Material shown START

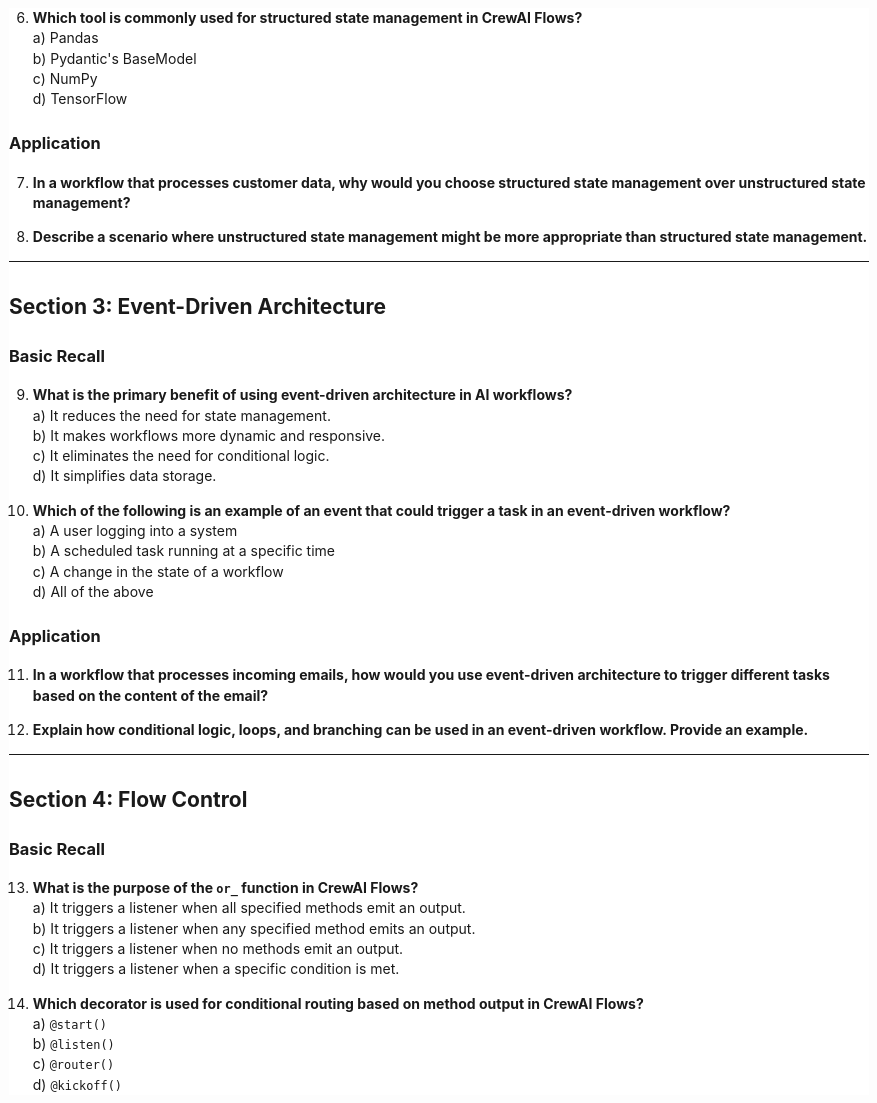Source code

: 6. **Which tool is commonly used for structured state management in CrewAI Flows?**  
   a) Pandas  
   b) Pydantic's BaseModel  
   c) NumPy  
   d) TensorFlow  

### Application  
7. **In a workflow that processes customer data, why would you choose structured state management over unstructured state management?**  

8. **Describe a scenario where unstructured state management might be more appropriate than structured state management.**  

---

## Section 3: Event-Driven Architecture  

### Basic Recall  
9. **What is the primary benefit of using event-driven architecture in AI workflows?**  
   a) It reduces the need for state management.  
   b) It makes workflows more dynamic and responsive.  
   c) It eliminates the need for conditional logic.  
   d) It simplifies data storage.  

10. **Which of the following is an example of an event that could trigger a task in an event-driven workflow?**  
    a) A user logging into a system  
    b) A scheduled task running at a specific time  
    c) A change in the state of a workflow  
    d) All of the above  

### Application  
11. **In a workflow that processes incoming emails, how would you use event-driven architecture to trigger different tasks based on the content of the email?**  

12. **Explain how conditional logic, loops, and branching can be used in an event-driven workflow. Provide an example.**  

---

## Section 4: Flow Control  

### Basic Recall  
13. **What is the purpose of the `or_` function in CrewAI Flows?**  
    a) It triggers a listener when all specified methods emit an output.  
    b) It triggers a listener when any specified method emits an output.  
    c) It triggers a listener when no methods emit an output.  
    d) It triggers a listener when a specific condition is met.  

14. **Which decorator is used for conditional routing based on method output in CrewAI Flows?**  
    a) `@start()`  
    b) `@listen()`  
    c) `@router()`  
    d) `@kickoff()`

Material shown END

## Problem to solve
Copy out each line in the rows above that contains the word "more".

## Task answer
8. **Describe a scenario where unstructured state management might be more appropriate than structured state management.**  
   b) It makes workflows more dynamic and responsive.  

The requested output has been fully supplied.